Tenbrücke yawned. And, for a moment, his eyes went dead. Then he took a small ivory box from his desk, and threw back a handful of pills, which he chewed noisily. The box was the real thing. It had cost some narwhal a tusk.

‘Every Saturday, Porchester Row. We hear everything before it begins to happen.' He spoke automatically, like a dying tape. His spirits always sank with the sun, but he was incapable of making a move to bring light to the room. Sileen had won. He had to wait a few moments more: stolid, immovable, but unwilling to be the one to broach the business that was the sole purpose of our visit. Waiting was what Sileen did best. The Thames would freeze before he would be diverted from his self-imposed quest.

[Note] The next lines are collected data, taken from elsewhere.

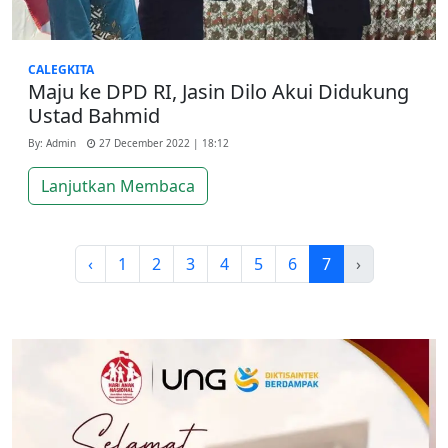
CALEGKITA
Maju ke DPD RI, Jasin Dilo Akui Didukung
Ustad Bahmid
By: Admin
27 December 2022 | 18:12
Lanjutkan Membaca
‹
1
2
3
4
5
6
7
›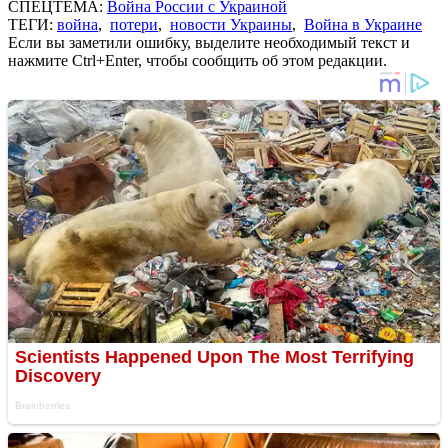
СПЕЦТЕМА:
Война России с Украиной
ТЕГИ:
война
,
потери
,
новости Украины
,
Война в Украине
Если вы заметили ошибку, выделите необходимый текст и
нажмите Ctrl+Enter, чтобы сообщить об этом редакции.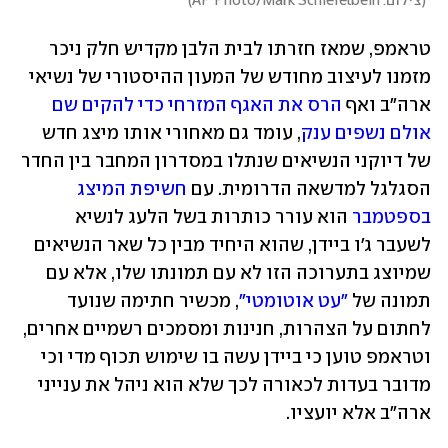
(
צילום: AP Photo/Mark Schiefelbein
)
טראמפ, שמאז חזרתו לבית הלבן מקדיש חלק ניכר 
מזמנו לעיצוב מחודש של המעון ההיסטורי של נשיאי 
ארה"ב ואף 
הרס את האגף המזרחי כדי להקים שם 
אולם נשפים ענק
, עומד גם מאחורי אותו מיצג חדש 
של דיוקני הנשיאים שנתלו במסדרון המחבר בין החדר 
הסגלגל למדשאה הדרומית. עם 
חשיפת המיצג 
בספטמבר
 הוא עורר כותרות בשל הלעג לנשיא 
לשעבר ג'ו ביידן, שהוא היחיד מבין כל שאר הנשיאים 
שמיוצג בתערוכה הזו לא עם תמונתו שלו, אלא עם 
תמונה של 
"עט אוטומטי"
, מכשיר חתימה שנועד 
לחתום על הצהרות, חנינות ומסמכים רשמיים אחרים, 
וטראמפ טוען כי ביידן עשה בו שימוש תכוף מדי וכי 
מדובר בעדות לכאורה לכך שלא הוא ניהל את ענייני 
ארה"ב אלא יועציו. 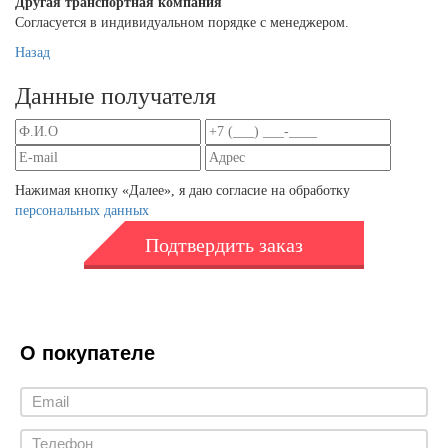
Другая транспортная компания
Согласуется в индивидуальном порядке с менеджером.
Назад
Данные получателя
Нажимая кнопку «Далее», я даю согласие на обработку
персональных данных
Подтвердить заказ
О покупателе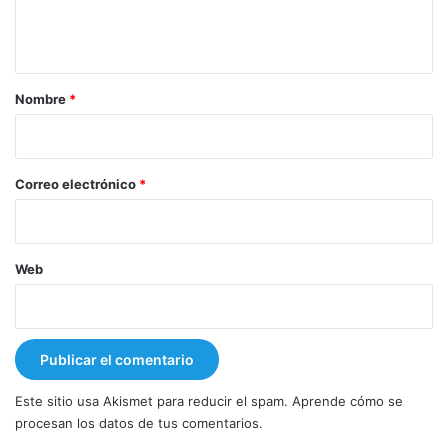
n
t
a
r
Nombre
*
i
o
*
Correo electrónico
*
Web
Este sitio usa Akismet para reducir el spam.
Aprende cómo se
procesan los datos de tus comentarios.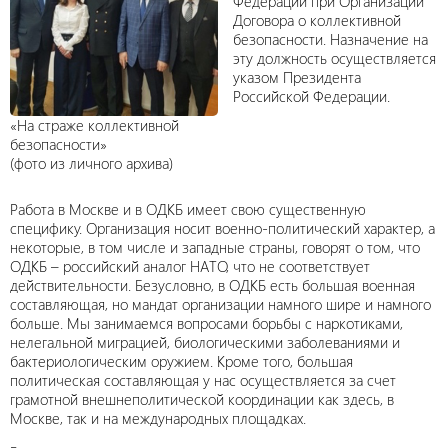
Федерации при Организации
Договора о коллективной
безопасности. Назначение на
эту должность осуществляется
указом Президента
Российской Федерации.
«На страже коллективной
безопасности»
(фото из личного архива)
Работа в Москве и в ОДКБ имеет свою существенную
специфику. Организация носит военно-политический характер, а
некоторые, в том числе и западные страны, говорят о том, что
ОДКБ – российский аналог НАТО, что не соответствует
действительности. Безусловно, в ОДКБ есть большая военная
составляющая, но мандат организации намного шире и намного
больше. Мы занимаемся вопросами борьбы с наркотиками,
нелегальной миграцией, биологическими заболеваниями и
бактериологическим оружием. Кроме того, большая
политическая составляющая у нас осуществляется за счет
грамотной внешнеполитической координации как здесь, в
Москве, так и на международных площадках.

Now the combatants battled into the night in a monumental drinking bout. Tenbrücke fought his ‘black dog' mood with cases of sweet yellow German wine. Sileen threw back whatever was put in front of him, grim-jawed, expressionless: the experience seemed, if anything, to sober the man. But, as bottle
succeeded bottle, Tenbrücke's coarse humour was activated. He frisked again. He unlocked cupboards; he fiddled with wall-safes. He laid tissue-leafed folders in Sileen's lap; gently, like virgin brides. Nobody spoke. The world retreated. Remote sounds drifted from the river, as from another empire; muffled by glass and heavy drapes. Sileen could be neither shocked, nor provoked. The etchings were spread on the table in front of him: a dangerous challenge to an already replete gourmet. Men, women, children; freaks and beasts – in every possible combination. A terrible grimoire of possibilities, taken to its logical conclusion. The living savaged the dead. The unborn were mutilated.

Tenbrücke's mouth was liquid with excitement. His pink thyroidal eyes bulged in a net of broken veins. His cigar butt was black with gingivitic drool.